Come September, we were demoted to rookie status again. The star players became the people behind the desks, not the screens – the easy hitters who determined how we would do our work without every picking up a bat. The ones who told us they were doing everything to protect us – everything except coaching us through.
Forget about spring training. Forget about spending the summer cutting our losses and muscling up for the game we knew was coming in the fall – school districts like mine expected that somehow teachers would do it all on their own time. They refused to think outside the box, to support teachers with professional learning and expected that it would simply be ok.
And it wasn’t. Not by a long shot.
I’ve been training myself – and any teacher who would listen – on how to use educational technology in the classroom for nearly a decade. I’ve attended conferences, read, listened, watched, tried, and failed repeatedly. I did it because it was the right thing to do – to continue to develop my craft. My students and I have seen success and challenges with digital integration. And that still didn’t prepare me to accept the heavy workload of teaching virtually.
The Pandemic Teaching Reality
It didn’t prepare me to see the stress, the anxiety, the tears and rage teachers felt.
I saw teachers giving up. Exhausted. Paralyzed with the fear of what they didn’t know.
I saw teachers pounding their desks in frustration, sobbing into breakout rooms and coaching sessions.
I felt the joy leak out of teaching. And consequently, the joy seeped out of my life, too. I’m a ‘do-er’. I like to help, to solve problems, to make life a smoother path for those around me.
And the Universe opened a new door like it always does. I walked through, and into a place I didn’t expect yet always hoped to be. Not in a classroom.
You know how sometimes when you feel everything fall into place? When the big scary things holding you back before somehow melt away, and all you’re left with is what’s right here, right now, and you know exactly what you need to do, and you feel the ease and flow of the world gently moving you along and it is just. So. Right?
And Then, I Was Out
I took a month to close up my classroom – to sort through the memories, to pack the parts of teaching that I wasn’t quite ready to recycle. I smiled a lot. Alone in my room, I walked through thirty years of voices, of words, of emotions and energy and let it ride in and out and through me until I knew I was done.
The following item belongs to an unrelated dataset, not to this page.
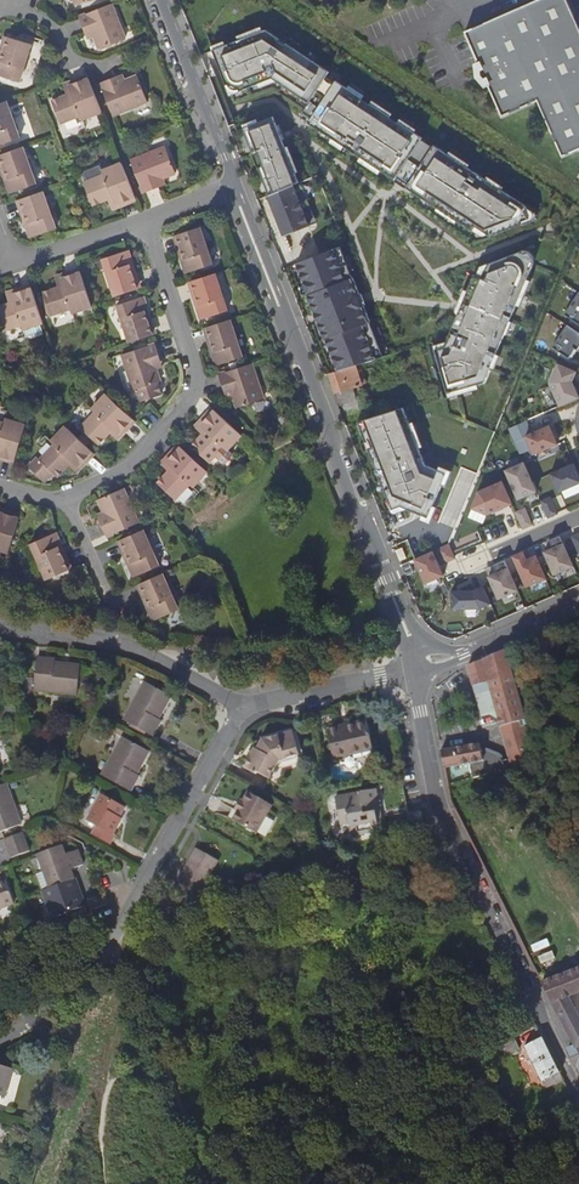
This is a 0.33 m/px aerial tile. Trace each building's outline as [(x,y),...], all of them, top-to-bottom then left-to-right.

It was surprisingly easy to let ‘it’ all go. I think when we get still and silent with ourselves, we find our direction. Even when we’re sheltered in place.
On the way out for the last time, I paused and snapped one last photo. I didn’t want a selfie – I wanted to remember the door, the space that opened to me and so many others that joined me in love and learning.
Walking down the hallway, I didn’t look back. Not once. I didn’t cry, or laugh, or shout.
Taking a deep breath, I closed the door and walked outside. The sun was starting to set. There was a young man, practicing his skateboard ollies in the parking lot. He looked over at me, and I smiled.
Teaching isn’t about what’s left in there, I thought. It’s about what’s left in me.
And I’m not quite done.
I have a feeling I’ll be writing more about this – leaving a job you loved doesn’t come without it’s own internal power struggle. It doesn’t come without questions. What I’ve done in the last year, like so many, feels still out of focus and unfinished. Dreamlike.
Like being in the same chair, the same space, the same me – with a different Zoom.